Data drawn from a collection
****

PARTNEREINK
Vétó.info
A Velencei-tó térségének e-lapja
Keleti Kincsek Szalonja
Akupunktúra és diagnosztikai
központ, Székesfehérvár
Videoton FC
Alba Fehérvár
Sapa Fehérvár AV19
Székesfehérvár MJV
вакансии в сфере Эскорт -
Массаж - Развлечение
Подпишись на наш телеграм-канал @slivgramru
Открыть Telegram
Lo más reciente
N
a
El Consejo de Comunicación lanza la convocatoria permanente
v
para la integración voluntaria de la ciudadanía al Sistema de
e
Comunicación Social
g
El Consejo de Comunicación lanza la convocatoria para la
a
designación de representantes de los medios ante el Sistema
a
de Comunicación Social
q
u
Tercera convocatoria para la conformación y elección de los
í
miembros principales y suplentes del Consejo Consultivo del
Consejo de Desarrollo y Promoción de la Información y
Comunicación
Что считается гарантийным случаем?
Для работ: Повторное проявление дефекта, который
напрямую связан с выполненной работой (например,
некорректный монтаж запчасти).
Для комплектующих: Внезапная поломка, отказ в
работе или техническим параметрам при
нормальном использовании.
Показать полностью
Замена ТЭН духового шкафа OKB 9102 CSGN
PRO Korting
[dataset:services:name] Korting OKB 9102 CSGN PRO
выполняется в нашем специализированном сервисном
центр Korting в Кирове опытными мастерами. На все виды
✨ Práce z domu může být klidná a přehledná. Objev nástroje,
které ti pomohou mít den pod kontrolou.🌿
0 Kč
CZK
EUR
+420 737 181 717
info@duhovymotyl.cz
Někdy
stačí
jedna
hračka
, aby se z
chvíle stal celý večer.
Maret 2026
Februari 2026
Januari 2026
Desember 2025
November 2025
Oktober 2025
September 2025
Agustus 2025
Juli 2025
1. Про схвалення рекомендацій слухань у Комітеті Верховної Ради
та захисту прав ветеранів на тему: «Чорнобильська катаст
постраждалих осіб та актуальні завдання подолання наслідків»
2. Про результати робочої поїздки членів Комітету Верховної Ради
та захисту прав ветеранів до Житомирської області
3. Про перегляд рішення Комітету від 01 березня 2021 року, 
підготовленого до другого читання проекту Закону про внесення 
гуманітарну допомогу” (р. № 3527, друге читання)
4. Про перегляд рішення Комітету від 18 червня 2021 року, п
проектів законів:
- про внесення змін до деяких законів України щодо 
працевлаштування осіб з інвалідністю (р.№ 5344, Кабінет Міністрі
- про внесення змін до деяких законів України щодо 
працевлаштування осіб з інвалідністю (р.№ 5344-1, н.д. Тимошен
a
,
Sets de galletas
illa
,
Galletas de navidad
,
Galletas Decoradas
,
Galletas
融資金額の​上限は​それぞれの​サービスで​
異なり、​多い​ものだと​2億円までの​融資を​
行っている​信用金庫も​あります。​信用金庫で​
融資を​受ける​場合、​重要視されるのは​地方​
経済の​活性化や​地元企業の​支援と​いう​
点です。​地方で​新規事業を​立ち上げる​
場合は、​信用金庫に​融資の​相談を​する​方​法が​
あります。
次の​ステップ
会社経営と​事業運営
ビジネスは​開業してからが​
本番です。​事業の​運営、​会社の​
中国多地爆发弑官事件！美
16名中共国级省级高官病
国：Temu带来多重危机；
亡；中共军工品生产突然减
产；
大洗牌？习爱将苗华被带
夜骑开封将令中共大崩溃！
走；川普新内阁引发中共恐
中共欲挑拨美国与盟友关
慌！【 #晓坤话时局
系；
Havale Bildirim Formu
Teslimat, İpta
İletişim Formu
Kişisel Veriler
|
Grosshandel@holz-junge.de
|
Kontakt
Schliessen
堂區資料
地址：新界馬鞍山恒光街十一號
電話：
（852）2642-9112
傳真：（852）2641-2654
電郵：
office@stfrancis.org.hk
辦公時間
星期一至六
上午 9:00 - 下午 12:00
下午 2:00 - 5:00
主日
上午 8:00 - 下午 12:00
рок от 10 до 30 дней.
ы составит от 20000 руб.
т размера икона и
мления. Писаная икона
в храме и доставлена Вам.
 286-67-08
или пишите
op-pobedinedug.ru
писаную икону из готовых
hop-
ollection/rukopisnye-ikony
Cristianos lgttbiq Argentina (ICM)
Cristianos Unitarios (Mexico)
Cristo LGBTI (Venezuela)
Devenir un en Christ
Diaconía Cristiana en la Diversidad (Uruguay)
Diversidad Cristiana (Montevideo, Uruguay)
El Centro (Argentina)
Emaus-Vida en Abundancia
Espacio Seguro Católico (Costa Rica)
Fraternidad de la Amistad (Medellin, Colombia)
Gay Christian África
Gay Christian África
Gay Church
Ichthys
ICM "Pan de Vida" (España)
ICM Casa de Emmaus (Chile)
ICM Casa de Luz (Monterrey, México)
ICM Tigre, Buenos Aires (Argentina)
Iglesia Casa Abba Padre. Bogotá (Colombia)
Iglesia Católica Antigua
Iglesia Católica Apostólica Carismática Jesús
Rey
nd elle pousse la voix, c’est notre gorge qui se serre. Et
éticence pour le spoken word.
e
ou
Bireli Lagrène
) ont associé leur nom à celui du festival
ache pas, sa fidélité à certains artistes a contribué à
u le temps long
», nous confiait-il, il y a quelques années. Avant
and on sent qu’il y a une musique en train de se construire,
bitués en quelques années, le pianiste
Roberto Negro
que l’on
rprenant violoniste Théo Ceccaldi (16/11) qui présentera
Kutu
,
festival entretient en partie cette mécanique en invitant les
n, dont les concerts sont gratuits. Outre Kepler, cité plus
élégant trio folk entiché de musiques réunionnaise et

****

■ To do ■
Report every line in the entries above that contains the word "Colombia".

■ Exercise solution ■
Fraternidad de la Amistad (Medellin, Colombia)
Iglesia Casa Abba Padre. Bogotá (Colombia)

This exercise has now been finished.